About 1943 - About 1996
Memories of "Laz" by Jeanie Graves, RAHS Class of '61
He used to come over to my house a lot, just to hang out. I loved his mordant humor. I remember him telling me one time that he was going through the annual and kind of wondering why he wasn't ever popular. Then he saw his picture in the orchestra and all was clear to him.
Well, now I'm started. Here's some more. He adored his Dad and really admired him. He told me that he kept an idea man on his staff at the furniture store. The idea guy kept coming up with bizzarre ideas that Dad would make workable. For example he decided that they should paint the whole store chartreuse, so Dad picked out a nice celery green. Laz loved that.

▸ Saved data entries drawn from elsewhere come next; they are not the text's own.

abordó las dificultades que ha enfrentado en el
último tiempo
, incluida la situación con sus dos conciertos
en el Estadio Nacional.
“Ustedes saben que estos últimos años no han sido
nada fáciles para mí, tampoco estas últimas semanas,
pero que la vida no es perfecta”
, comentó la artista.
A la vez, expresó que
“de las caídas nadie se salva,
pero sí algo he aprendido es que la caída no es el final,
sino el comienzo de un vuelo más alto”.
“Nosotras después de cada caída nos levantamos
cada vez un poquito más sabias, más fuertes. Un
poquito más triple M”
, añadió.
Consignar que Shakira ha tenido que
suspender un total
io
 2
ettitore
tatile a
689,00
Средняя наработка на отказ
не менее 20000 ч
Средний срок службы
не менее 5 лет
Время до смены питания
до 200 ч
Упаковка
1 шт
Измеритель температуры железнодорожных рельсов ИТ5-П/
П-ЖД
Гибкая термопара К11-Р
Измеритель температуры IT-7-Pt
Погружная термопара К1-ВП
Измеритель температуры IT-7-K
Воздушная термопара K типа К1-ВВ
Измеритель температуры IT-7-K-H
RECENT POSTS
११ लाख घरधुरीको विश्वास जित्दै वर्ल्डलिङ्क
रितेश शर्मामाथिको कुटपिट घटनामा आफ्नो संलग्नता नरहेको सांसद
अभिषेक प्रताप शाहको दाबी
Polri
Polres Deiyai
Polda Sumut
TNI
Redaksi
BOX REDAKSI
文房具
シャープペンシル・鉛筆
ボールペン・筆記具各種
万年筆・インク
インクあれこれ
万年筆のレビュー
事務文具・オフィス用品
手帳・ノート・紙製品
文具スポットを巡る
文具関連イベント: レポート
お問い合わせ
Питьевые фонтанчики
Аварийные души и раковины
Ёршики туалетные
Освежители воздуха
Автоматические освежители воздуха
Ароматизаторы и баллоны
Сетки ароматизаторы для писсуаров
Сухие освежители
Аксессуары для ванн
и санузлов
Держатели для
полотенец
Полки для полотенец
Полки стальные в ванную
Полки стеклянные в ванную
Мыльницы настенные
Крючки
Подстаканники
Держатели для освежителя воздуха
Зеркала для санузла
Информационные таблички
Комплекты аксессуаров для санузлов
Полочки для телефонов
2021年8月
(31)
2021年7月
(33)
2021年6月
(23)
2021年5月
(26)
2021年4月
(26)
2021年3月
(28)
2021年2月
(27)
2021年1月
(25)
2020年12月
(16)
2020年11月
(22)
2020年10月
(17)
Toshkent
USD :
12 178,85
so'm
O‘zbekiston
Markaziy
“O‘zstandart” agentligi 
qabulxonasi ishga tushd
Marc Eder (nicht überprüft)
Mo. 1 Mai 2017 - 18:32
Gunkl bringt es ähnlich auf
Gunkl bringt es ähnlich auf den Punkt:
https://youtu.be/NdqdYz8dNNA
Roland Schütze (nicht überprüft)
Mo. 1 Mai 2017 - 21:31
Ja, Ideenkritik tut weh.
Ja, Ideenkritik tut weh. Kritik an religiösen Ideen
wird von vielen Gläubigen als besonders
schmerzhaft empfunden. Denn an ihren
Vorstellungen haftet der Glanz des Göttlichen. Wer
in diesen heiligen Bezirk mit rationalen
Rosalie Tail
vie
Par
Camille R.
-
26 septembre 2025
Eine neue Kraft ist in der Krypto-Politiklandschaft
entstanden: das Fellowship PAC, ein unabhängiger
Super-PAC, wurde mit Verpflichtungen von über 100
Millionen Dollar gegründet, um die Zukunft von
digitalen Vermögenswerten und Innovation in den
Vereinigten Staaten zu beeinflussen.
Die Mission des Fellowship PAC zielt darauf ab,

He knew he would be drafted because his number was low. A lot of guys kept out of the draft, you remember, by staying in college. Others with a low number enlisted so they'd have more choice. Not Laz. For him it was a moral stance to be a conscript, not an enlistee. My sister Moira had just had her daughter Mary and she offerred to come down to the train station with the baby and weep and wail as a gesture of protest to the whole war thing. I don't think that happened, though. So Laz was conscripted and he went to Germany. Don't think he did any time in Nam, thank goodness. After he was out, he wrote a letter to the military suggesting a change to some policy or procedure that he felt was ridiculous. And he got an answer and they changed whatever it was. He explained to me that he felt the reason for his success was that he specific about the one thing he wanted to address and he only mentioned that one thing.
I also remember him telling me that Jews believed that there was no afterlife. The memory people had of you was as close as you got to afterlife. I've since come to know that not all Jews believe that but Laz clearly did. And when I found out he had died, I believed that he had just 'winked out.' But I remember him and you do too. He had children and I think nieces and nephews, too. So his memory will live on I hope.